她正兀自的出神,突然听到前台的小姑娘语气轻柔,声音好听的声音传来,“这位女士请问您找哪位?”
程楚潇惊恐于自己竟然在现在这种情况下走神, 同时礼貌的问面前的姑娘,“江琎琛在吗?”
这个前台也是这两年新来的,不认识她。
小姑娘惊了, 她看了今天的热搜,可是这么直呼江总大名, 要不是看她态度还算好,她都以为是人来找茬的呢。
“江总不在。”前台还保持着良好的职业素养,“请问您找他有什么事吗?之前有没有预约过。”

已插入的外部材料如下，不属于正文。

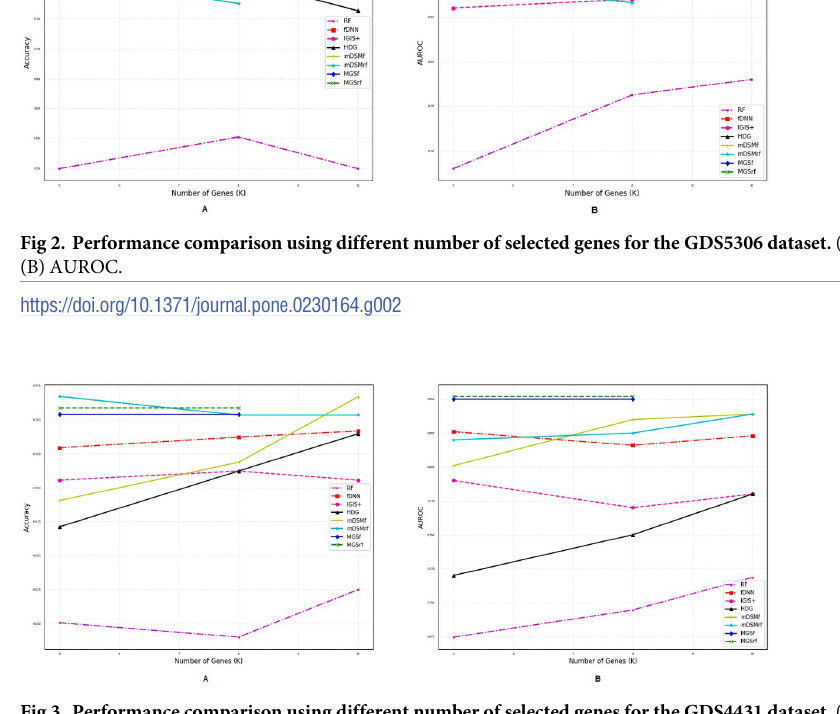
Fig 3. Performance comparison using different number of selected genes for the GDS4431 dataset. (A) Accuracy. (B) AUROC.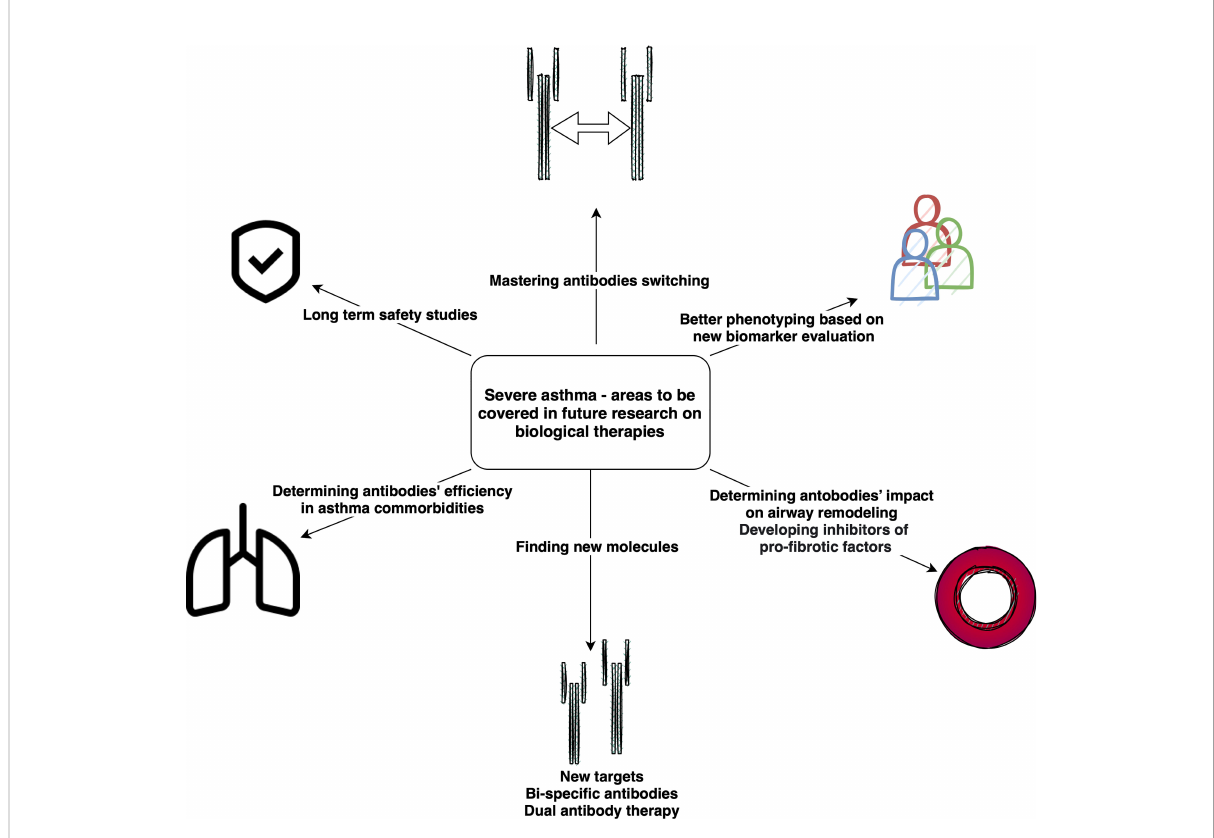
FIGURE 2 Summary on future perspectives in severe asthma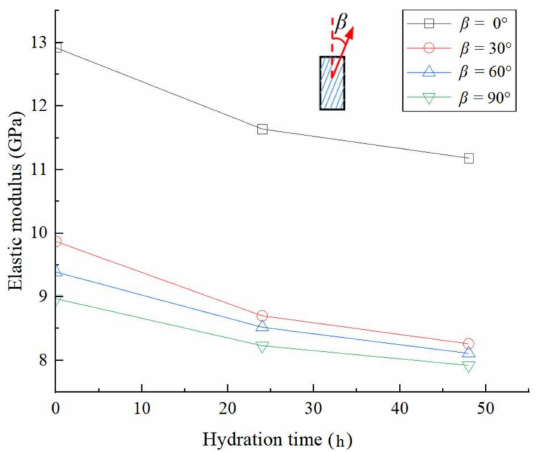
Figure 8. Elastic modulus of the lamellar shale samples under confining pressure of 15 MPa changed with hydration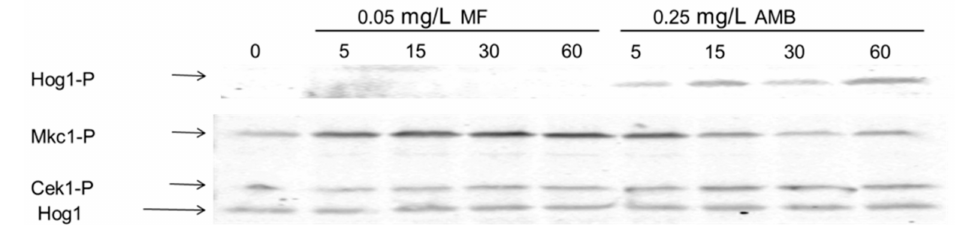
Figure 6. Role of the Mitogen-Activated Protein kinase (MAPK) pathways in the response to MF and AMB. Wild-type cells were challenged with MF or AMB at 37 ◦ C in YPD liquid medium. Then, samples were collected at di ff erent time points (indicated in min) and processed for immunoblotting. The Hog1 phosphorylated form was detected using anti-phospho-p38 antibody (Hog1-P), and phosphorylated Mkc1 (Mkc1-P) and Cek1 (Cek1-P) forms were detected using anti-phospho-p42-44 antibody. Total Hog1 protein was detected with an anti-ScHog1 antibody and used as the load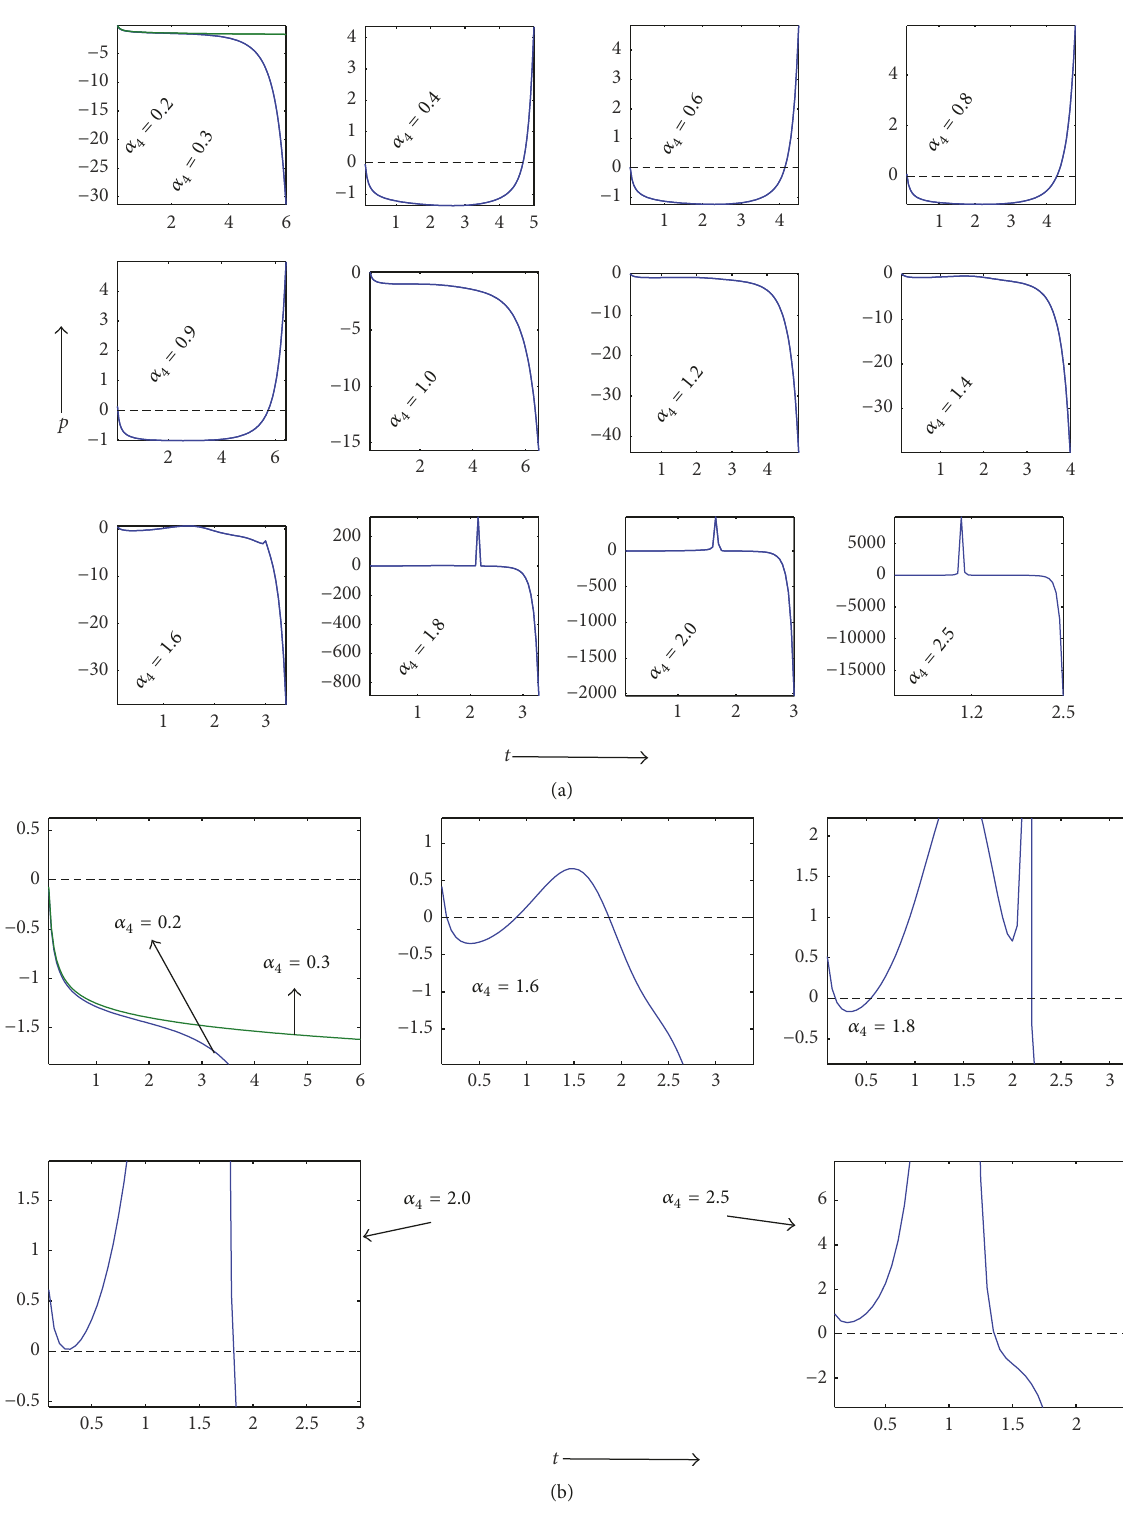
Figure 15: Variation of pressure 𝑝 against time for 𝛼 1 = 0.5 , 𝛼 5 = 0.3 , 𝐴 = 𝐵 = 1 , 𝑛 = 0.1 , 𝜔 = 1 , 𝜙 0 = 1 , 𝑐 2 = 0.1 , and different 𝛼 4 . (b) shows the zooming of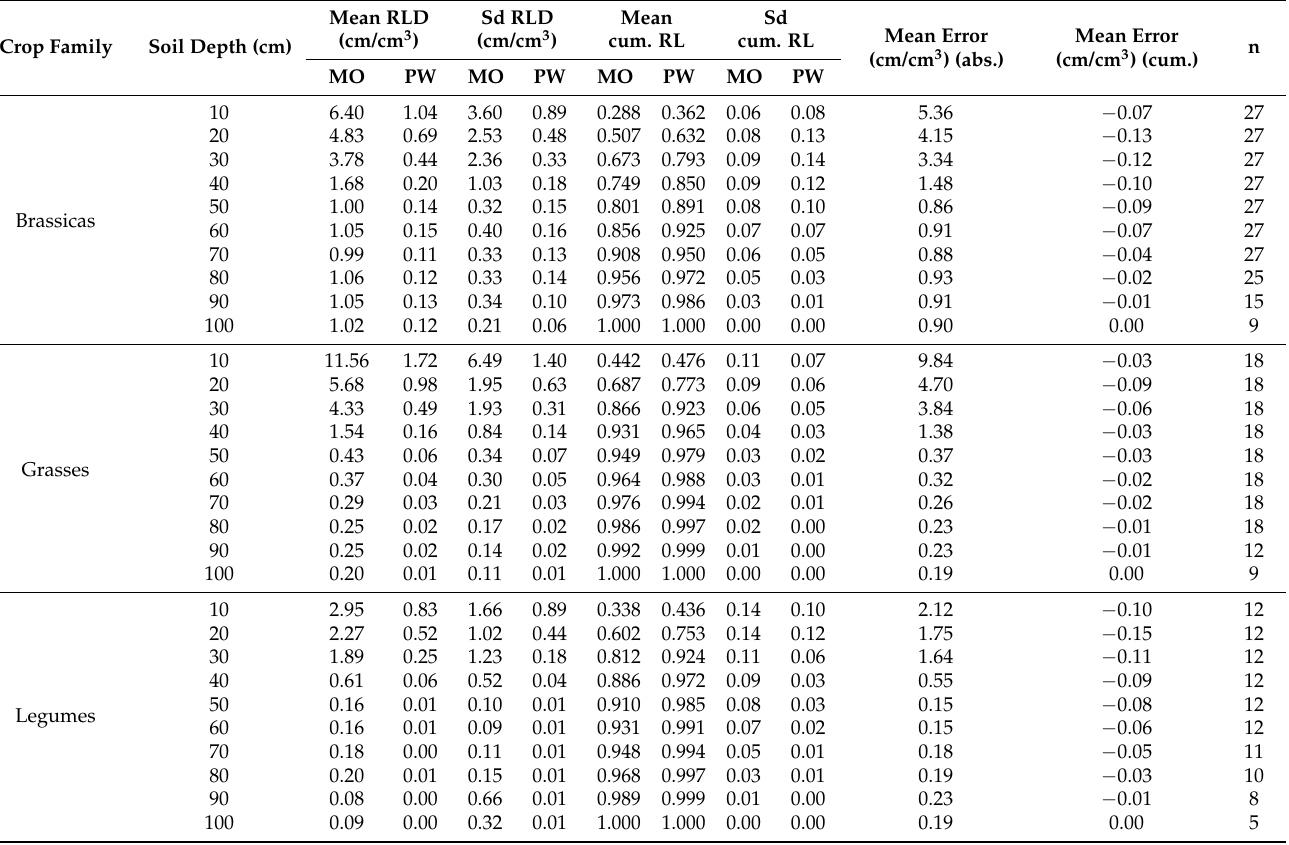
Table 2. Descriptive statistics of root-length density (RLD) measurements from profile wall (PW) and monolith (MO) methods for different crop categories and soil depths. Mean RLD is the mean value in cm/cm 3 of all RLD absolute values, and Sd RLD is the standard deviation in cm/cm 3 of all RLD absolute values. Mean cum. RL is the mean cumulative root-length distribution and Sd cum. RL is the standard deviation of the mean cumulative root-length distribution. Mean error is the mean difference between MO and PW. n is the number of observations for each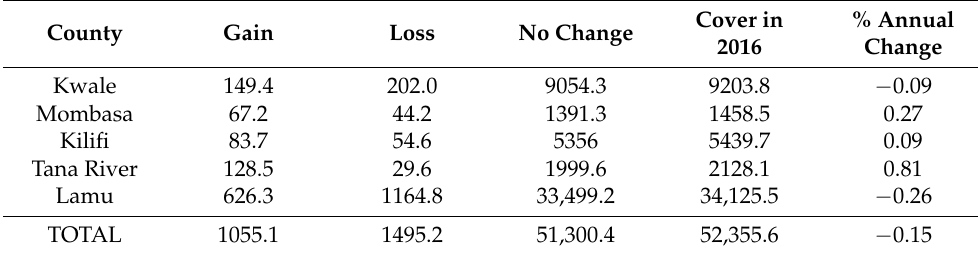
Table 2. Changes in mangrove cover in Kenyan coastal counties (in ha) between 2010 and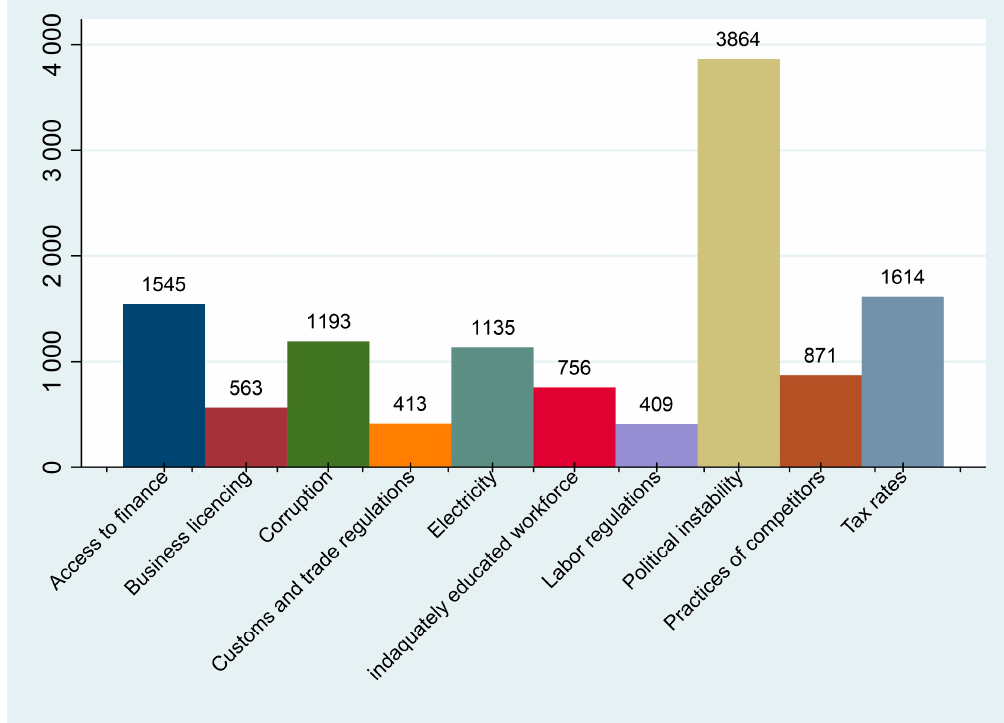
Figure 3. Major barriers for MENA firms. Source: author calculations WBES database (2020).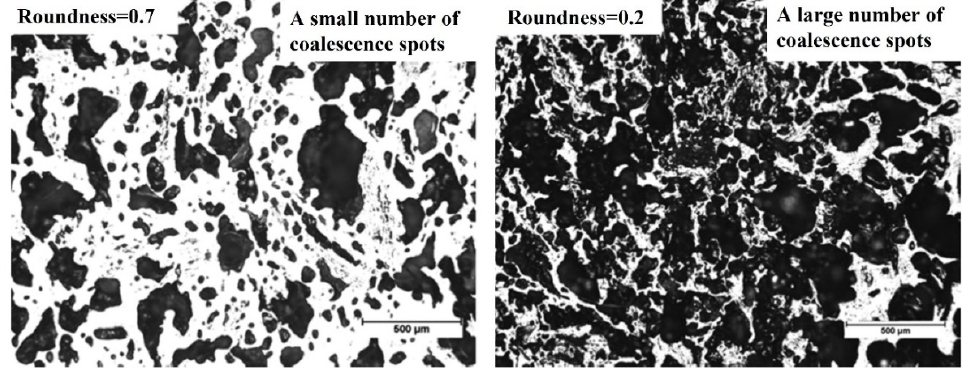
Figure 9. An example of the determination of pore parameters in a coke matrix [70].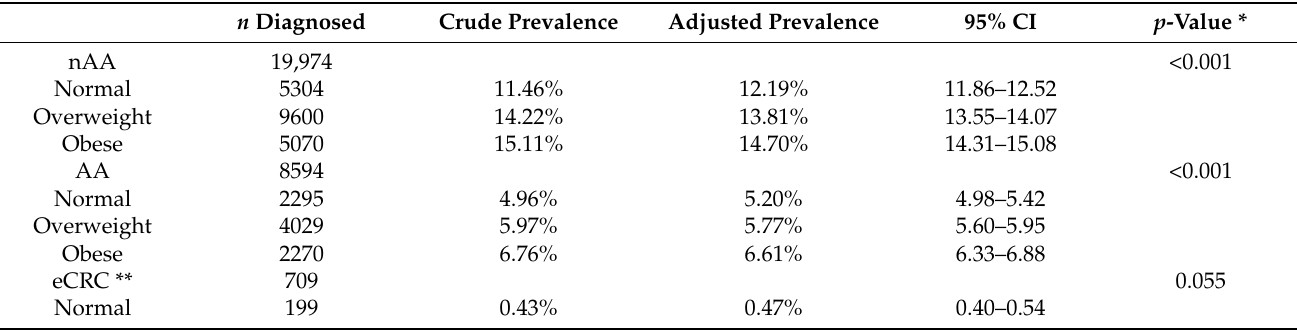
Table 2. Crude and adjusted prevalence of colorectal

唉, 那种见自己丈夫还要提前预约, 在小说和电视剧里才会出现的桥段终于出现在了自己身上。
她也不知道是哭还是笑。
看着前台这么淡定, 公司也仍然井然有序的运行着,程楚潇稍微放松了点。
“那张硕呢?”
小姑娘眉头忍不住皱了下,“张助理也不在, 请问您是?我可以帮您登记一下,等江总回来了让他联系您。”
“江琎琛去哪了?”程楚潇不答反问。
前台姑娘彻底失去了耐性,但还是强忍着没发作。公司里现在都人心惶惶的,她能维持到现在已经是极限了。
她问完才觉得自己似乎应该先报一下家门的,她有些急躁的说:“我是程楚潇,赶紧的你知不知道他们去哪了?”
前台的姑娘嘴张了张,就算她刚来公司不久,但是也知道这家公司其实是姓程。江总是程家的姑爷,那她面前的这位不用想也知道是谁了。
“程小姐——”她有点诚惶诚恐了,“江总……江总他们一大早就出去了。”
“没说去哪?”程楚潇没听出小前台语气中的尴尬,脑子里想的全是别的事。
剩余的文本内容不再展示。